**Problem requirements:** Can you quote, character for character, everything from the line containing "Document page, 1654x1241 pixels." down to the line containing "list Logo depois", both included?

**Material:**
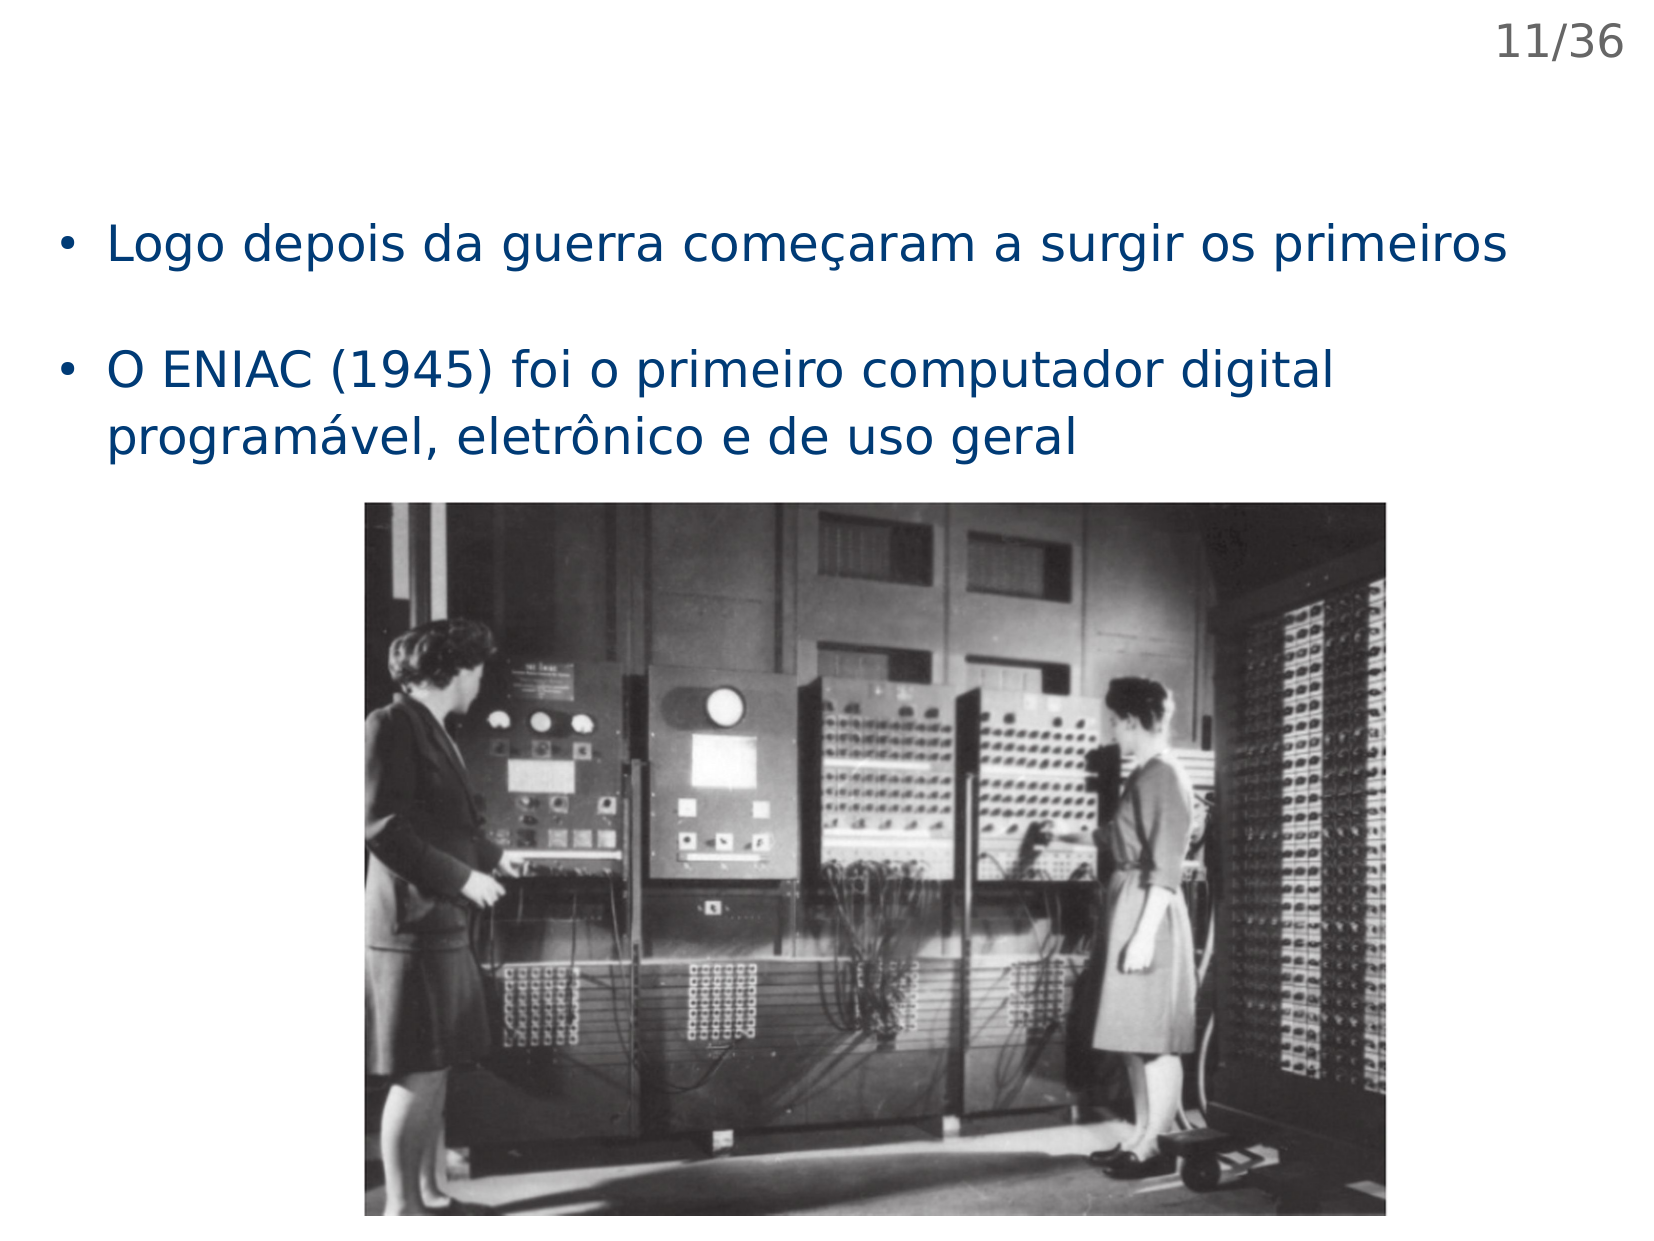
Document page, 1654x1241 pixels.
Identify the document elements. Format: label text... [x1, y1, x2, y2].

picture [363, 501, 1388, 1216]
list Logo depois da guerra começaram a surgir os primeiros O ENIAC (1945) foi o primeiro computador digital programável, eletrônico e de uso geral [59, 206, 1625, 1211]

--

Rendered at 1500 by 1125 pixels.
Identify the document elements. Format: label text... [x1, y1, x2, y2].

**Solution:**
Document page, 1654x1241 pixels.
Identify the document elements. Format: label text... [x1, y1, x2, y2].

picture [363, 501, 1388, 1216]
list Logo depois da guerra começaram a surgir os primeiros O ENIAC (1945) foi o primeiro computador digital programável, eletrônico e de uso geral [59, 206, 1625, 1211]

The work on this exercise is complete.